The debate over death with dignity, also known as assisted suicide, will be reignited in Maryland this year, as state legislators plan to reintroduce the End-of-Life Option Act.
Despite growing acceptance of medically assisted suicide, a group representing more than 1,000 Orthodox rabbis came out against the practice, calling it “murder.”
In a recent statement, the Rabbinical Council of America said it “vehemently protests legalizing any pathway for killing the ill, since society thereby supports and normalizes the act of murder.”
In addition, the organization called “for legislators and medical care professionals to reject or limit physician assisted death laws where they are proposed, as well as to seek their limitation and repeal where they are already law.”
The RCA also warned that legalizing medically assisted suicide may drive clergy away from the health care industry due to a conflict between religious beliefs and civil law, and the legislation will be used to prey on vulnerable individuals.
The group’s executive vice president, Rabbi Mark Dratch, said that the timing of the announcement, which followed the Washington, D.C. government’s passage of the Death with Dignity Act, is purely coincidental.
Dratch said that RCA members voted on resolutions at the end of the summer, and the organization is gradually announcing each one, therefore the several month delay.
Washington, D.C., pushing its own Death with Dignity Act “only proves the importance of this issue and the necessity of the RCA voicing its opinion on the matter,” he said.
The RCA’s stance is popular among most Orthodox rabbis.
Jews oppose medically assisted suicide “as a default position. There are specific cases that need to be dealt with, but as a default position we oppose it and consider it murder,” said Rabbi Avidan Milevsky, part-time interim rabbi of the Kesher Israel synagogue in Georgetown.
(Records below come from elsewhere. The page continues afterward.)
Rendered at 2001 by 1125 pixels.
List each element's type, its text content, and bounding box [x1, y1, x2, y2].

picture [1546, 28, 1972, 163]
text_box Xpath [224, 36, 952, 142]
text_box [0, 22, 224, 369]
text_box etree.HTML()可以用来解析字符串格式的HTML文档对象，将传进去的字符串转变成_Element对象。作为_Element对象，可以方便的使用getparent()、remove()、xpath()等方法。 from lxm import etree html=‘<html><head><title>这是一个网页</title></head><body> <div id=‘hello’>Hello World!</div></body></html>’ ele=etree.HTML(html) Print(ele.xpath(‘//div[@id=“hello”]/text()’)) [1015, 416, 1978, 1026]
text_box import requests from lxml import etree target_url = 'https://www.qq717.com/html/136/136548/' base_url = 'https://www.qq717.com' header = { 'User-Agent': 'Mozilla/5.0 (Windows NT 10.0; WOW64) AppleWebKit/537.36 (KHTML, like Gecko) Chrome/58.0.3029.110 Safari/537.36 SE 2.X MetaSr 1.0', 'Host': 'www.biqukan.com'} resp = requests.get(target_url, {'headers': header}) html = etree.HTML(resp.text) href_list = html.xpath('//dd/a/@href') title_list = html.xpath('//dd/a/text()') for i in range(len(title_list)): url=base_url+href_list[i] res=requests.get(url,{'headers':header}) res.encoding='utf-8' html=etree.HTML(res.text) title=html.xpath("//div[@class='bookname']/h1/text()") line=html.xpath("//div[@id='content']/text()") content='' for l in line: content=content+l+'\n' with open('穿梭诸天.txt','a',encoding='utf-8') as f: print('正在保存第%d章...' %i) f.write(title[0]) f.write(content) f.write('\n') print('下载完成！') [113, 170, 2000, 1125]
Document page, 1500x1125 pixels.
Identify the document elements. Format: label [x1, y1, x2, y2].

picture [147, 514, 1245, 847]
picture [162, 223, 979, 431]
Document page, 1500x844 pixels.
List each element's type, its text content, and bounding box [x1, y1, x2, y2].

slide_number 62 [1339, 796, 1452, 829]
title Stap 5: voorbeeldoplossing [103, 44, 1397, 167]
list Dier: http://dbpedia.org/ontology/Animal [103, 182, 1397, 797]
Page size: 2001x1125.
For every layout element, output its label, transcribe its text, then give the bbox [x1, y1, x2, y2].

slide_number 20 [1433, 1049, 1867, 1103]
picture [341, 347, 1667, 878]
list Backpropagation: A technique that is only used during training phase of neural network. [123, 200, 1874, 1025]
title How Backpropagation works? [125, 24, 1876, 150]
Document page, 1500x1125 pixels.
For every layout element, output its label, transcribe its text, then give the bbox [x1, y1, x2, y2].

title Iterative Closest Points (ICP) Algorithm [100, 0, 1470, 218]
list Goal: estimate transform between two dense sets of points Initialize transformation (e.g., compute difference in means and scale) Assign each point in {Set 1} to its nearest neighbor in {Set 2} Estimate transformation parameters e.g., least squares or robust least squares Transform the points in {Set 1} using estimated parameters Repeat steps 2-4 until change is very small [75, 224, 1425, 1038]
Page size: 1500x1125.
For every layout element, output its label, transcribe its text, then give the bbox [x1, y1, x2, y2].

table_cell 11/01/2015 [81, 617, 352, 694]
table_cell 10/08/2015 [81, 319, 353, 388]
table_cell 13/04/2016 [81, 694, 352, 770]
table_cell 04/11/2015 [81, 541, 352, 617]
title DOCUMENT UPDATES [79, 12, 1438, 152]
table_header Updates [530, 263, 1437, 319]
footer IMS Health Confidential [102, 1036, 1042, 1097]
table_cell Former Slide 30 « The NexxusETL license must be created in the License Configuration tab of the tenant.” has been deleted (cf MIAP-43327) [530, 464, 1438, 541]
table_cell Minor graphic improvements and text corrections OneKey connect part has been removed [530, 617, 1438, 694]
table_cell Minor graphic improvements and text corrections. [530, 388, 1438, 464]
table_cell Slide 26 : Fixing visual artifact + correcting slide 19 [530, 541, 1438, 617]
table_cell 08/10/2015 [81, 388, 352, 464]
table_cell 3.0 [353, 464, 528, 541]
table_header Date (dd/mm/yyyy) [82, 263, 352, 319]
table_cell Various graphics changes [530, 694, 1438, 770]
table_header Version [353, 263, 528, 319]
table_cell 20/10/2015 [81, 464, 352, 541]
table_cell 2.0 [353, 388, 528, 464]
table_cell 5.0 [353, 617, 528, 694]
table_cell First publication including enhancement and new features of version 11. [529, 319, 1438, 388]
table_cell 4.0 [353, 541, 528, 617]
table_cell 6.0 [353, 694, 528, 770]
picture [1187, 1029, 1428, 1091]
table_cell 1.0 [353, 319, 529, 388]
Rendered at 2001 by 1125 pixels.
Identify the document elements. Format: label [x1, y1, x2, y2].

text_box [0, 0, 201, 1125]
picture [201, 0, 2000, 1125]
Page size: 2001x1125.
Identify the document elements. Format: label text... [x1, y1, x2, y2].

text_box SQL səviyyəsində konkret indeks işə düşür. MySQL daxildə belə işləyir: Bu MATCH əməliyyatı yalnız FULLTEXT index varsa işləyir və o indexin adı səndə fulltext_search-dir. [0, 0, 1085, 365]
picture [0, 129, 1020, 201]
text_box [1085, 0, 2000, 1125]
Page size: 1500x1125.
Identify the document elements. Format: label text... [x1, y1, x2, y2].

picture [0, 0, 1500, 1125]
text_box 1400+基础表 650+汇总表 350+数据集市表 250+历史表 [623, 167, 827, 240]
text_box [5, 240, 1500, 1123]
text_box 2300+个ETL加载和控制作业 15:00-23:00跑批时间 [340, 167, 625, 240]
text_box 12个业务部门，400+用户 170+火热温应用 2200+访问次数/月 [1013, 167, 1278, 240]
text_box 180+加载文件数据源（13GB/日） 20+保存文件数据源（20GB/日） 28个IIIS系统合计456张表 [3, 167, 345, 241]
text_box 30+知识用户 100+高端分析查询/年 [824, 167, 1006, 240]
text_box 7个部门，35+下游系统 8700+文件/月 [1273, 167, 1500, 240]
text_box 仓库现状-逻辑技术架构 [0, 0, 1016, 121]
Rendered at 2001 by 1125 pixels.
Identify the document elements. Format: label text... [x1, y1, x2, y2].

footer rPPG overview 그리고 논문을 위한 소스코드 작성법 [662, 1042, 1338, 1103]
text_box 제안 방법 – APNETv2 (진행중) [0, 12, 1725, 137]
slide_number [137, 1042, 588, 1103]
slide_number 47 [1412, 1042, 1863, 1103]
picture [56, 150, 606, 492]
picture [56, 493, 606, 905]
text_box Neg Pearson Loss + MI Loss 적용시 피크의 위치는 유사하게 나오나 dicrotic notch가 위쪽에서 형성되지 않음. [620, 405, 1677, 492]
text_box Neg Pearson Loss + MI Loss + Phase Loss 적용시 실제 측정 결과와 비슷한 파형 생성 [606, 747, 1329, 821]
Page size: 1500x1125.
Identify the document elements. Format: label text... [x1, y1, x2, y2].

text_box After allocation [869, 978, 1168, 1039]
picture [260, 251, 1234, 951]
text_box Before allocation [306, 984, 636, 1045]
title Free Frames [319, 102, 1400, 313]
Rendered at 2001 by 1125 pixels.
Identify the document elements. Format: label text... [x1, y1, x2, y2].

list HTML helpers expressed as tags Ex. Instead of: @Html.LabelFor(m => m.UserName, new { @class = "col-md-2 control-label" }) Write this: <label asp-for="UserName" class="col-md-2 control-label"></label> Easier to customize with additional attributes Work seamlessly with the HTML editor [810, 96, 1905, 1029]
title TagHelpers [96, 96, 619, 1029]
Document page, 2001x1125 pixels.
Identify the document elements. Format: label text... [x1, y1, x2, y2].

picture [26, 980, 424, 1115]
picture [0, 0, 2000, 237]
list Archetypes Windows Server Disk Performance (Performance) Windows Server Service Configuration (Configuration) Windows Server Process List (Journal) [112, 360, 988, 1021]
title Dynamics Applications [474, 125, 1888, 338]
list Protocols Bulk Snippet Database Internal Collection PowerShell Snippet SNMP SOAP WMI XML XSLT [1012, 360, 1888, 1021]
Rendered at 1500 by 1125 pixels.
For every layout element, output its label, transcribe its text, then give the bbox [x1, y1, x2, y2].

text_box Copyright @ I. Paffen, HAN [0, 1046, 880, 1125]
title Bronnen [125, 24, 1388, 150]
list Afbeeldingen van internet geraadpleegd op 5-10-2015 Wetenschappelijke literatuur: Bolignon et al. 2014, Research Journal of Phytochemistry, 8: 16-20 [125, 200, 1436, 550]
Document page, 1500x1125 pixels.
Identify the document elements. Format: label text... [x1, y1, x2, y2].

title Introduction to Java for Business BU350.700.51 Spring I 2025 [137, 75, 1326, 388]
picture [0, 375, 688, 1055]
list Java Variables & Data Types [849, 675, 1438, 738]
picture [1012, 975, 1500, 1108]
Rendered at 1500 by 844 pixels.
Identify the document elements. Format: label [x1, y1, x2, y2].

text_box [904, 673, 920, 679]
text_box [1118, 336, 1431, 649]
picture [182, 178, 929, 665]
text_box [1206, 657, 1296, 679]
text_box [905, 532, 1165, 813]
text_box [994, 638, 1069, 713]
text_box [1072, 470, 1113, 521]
Although traditional Judaism prohibits medically assisted suicide, Milevksy said, each situation is different and must dealt with on a case-by-case basis.
For example, the best end-of-life decisions for a terminally ill young person may not be suitable for an elderly person.
Maryland’s legislation and similar laws allow certain people with terminal illnesses to buy prescribed medication to end their own lives. Proponents of the legislation say it allows the terminally ill to die peacefully and on their own terms. Critics argue that some patients will be pressured into ending their lives by relatives or physicians.
In the Maryland General Assembly, Sen. Ronald Young (D-District 3) and Del. Shane Pendergrass (D-District 13) introduced the Richard E. Israel and Roger “Pip” Moyer End-of-Life Option Act in 2016. It received an unfavorable report in the Senate and was withdrawn.
Young said he will reintroduce the bill in the upcoming session with Sen. Guy Guzzone (D-District 13) as a co-sponsor; Pendergrass said she will also reintroduce the bill in the House. Despite a lack of changes in the bill, Pendergrass hopes people will change their minds.
“I think as people understand how [the Death with Dignity Act] works, people become more comfortable with it,” she said. “I’m hoping this is the year enough people do understand.”
One opponent Pendergrass and Guzzone may hear from this year is Rabbi Ariel Sadwin, director of Agudath Israel of Maryland. A registered lobbyist, Sadwin has opposed medically assisted suicide and argued against it in Annapolis.
“As much compassion as we have on those who are ill and suffering, to go ahead and say, ‘Sure, take your own life,’ there is no basis in Jewish law to say that is permissible,” he said.
In Washington, the D.C. Council in November voted 11-2 to pass the Death with Dignity Act of 2015. The bill was signed by Mayor Muriel Bowser last month.
On Jan. 6, the bill was transmitted to Congress, which can sign a joint resolution of disapproval if it chooses, a legislative process unique to the District of Columbia. If the president does not sign the resolution of disapproval before a 30-day deadline expires, the law will take effect in October.
In Pennsylvania’s General Assembly, Sen. Daylin Leach (D) has introduced medically assisted suicide bills several times since 2007, most recently with Sen. Lisa Boscola (D), but the bills have never made it out of preliminary committees.
The rabbis interviewed for this story are Orthodox, but views on medically assisted suicide do not change from one denomination to another. Both the Conservative movement’s Rabbinic Assembly and the Reform movement’s Central Conference of American Rabbis have previously made rulings on Jewish law that prohibit medically assisted suicide.
Even states whose populations seem to favor a death-with-dignity measure struggle to make it law.
A law allowing a terminally ill person to end his or own life saw its first legislative win in 1994 in Oregon. Oregonians later defeated an attempt to nullify the law in 1997. Since then a handful of states have followed, and most recently Colorado passed the law during the November elections.
States that have enacted a medically assisted suicide law or similar legislation include, in addition to Oregon, Washington (2008), Vermont (2013) and California (2016).
Montana has not enacted such a law, but the Montana Supreme Court ruled in 2009 that state law does not prohibit a physician from honoring a terminally ill patient’s request to end his or her life. Both proponents and foes of the law have attempted to pass legislation since then, but neither side has succeeded.